■ **About this exercise**
Please give back, word for word, only the lines starting at the one containing "Numbers: x, y, z, sx, sy, sz, roll, pitch, yaw." and ending at the one containing "3. clear drink bottle (695, 181, 806, 400)" within the material below.

■ **Data provided**
--

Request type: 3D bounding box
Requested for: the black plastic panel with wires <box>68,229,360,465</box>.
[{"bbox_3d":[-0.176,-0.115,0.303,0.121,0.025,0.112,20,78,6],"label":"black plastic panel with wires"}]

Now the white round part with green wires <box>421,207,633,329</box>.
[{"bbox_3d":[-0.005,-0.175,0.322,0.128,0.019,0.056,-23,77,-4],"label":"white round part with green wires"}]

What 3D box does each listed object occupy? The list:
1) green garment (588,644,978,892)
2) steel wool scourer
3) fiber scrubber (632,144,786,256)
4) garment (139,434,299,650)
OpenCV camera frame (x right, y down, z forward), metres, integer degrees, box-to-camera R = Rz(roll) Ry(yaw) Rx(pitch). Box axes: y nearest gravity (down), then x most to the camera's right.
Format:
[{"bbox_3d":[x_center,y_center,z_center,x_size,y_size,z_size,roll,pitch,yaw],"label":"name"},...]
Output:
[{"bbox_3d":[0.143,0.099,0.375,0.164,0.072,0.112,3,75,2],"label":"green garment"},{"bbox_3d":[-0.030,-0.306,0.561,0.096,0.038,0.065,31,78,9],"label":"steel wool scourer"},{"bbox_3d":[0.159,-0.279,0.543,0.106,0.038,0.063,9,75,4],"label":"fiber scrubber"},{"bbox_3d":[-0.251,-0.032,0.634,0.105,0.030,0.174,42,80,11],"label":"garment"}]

--

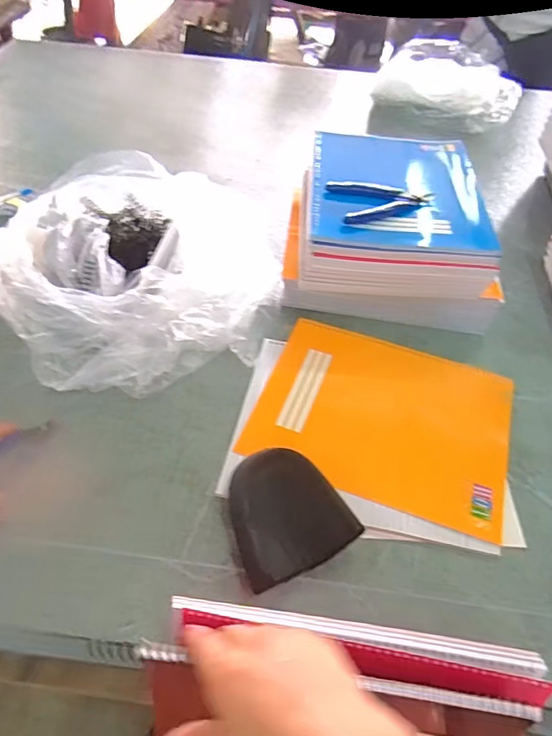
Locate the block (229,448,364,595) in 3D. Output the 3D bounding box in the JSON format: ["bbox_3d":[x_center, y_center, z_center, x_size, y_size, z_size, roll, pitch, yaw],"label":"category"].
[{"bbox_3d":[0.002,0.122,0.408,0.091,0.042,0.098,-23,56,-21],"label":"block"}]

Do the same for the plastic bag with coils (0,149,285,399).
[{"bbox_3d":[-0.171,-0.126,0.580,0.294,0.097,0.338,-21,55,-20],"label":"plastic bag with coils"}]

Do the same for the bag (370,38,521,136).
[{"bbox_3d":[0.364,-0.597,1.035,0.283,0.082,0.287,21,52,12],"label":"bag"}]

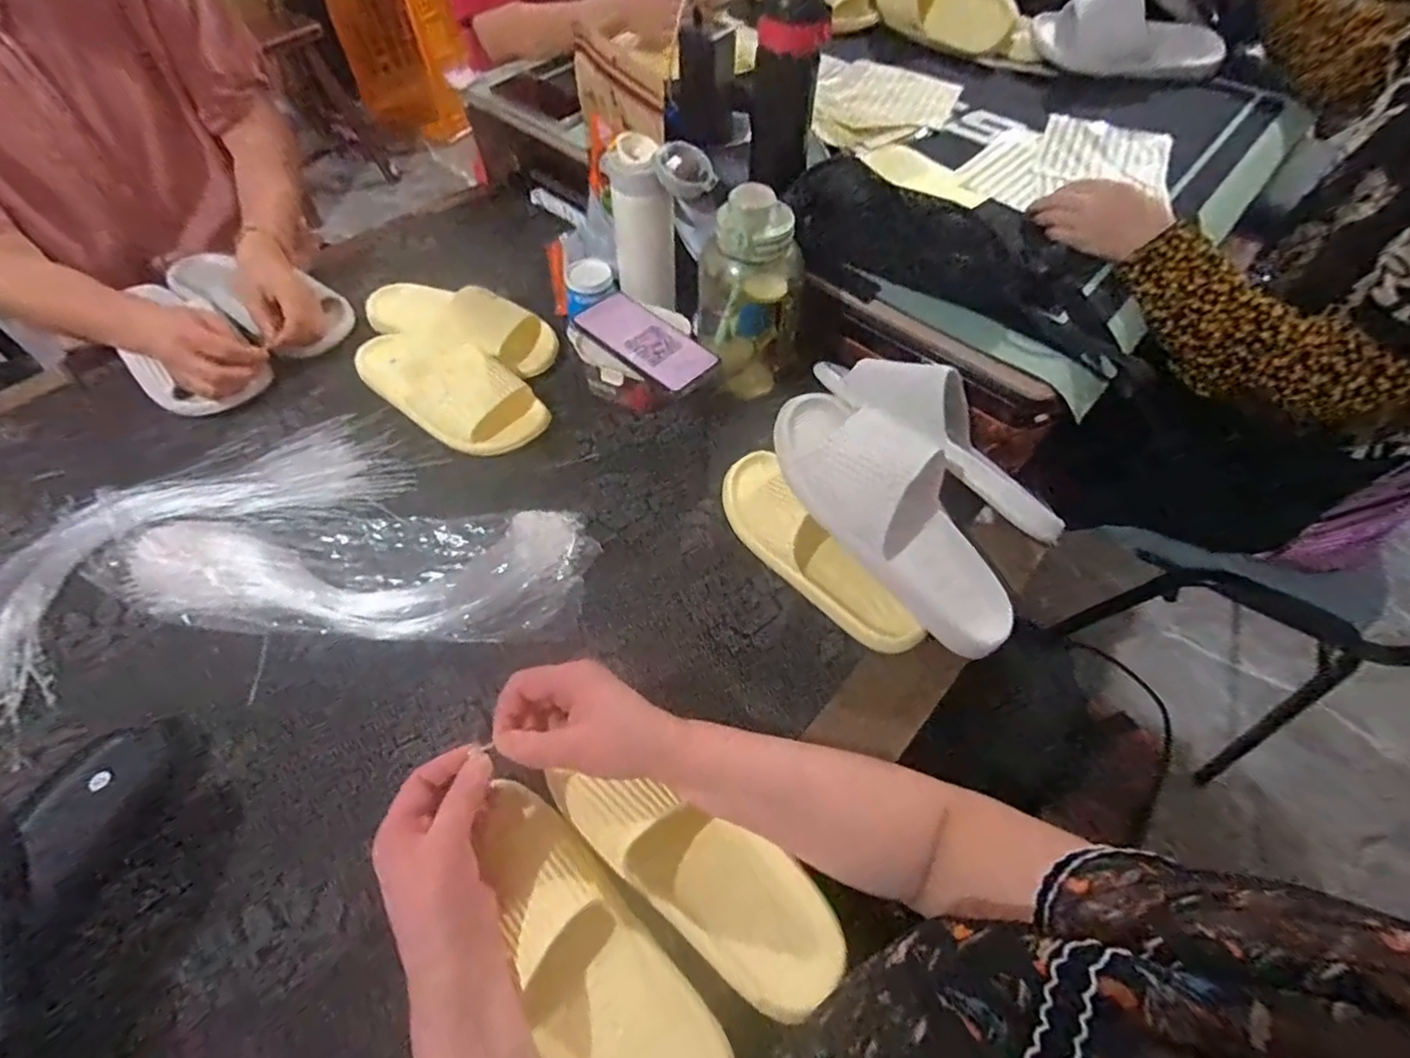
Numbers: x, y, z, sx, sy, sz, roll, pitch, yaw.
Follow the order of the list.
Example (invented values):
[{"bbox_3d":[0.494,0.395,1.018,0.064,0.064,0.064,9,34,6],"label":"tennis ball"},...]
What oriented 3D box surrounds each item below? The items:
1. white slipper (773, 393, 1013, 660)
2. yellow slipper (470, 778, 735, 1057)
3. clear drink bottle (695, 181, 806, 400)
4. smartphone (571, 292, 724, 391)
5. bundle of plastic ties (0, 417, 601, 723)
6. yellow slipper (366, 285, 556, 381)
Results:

--

■ **Answer area**
Numbers: x, y, z, sx, sy, sz, roll, pitch, yaw.
Follow the order of the list.
Example (invented values):
[{"bbox_3d":[0.494,0.395,1.018,0.064,0.064,0.064,9,34,6],"label":"tennis ball"},...]
What oriented 3D box surrounds each item below? The items:
1. white slipper (773, 393, 1013, 660)
2. yellow slipper (470, 778, 735, 1057)
3. clear drink bottle (695, 181, 806, 400)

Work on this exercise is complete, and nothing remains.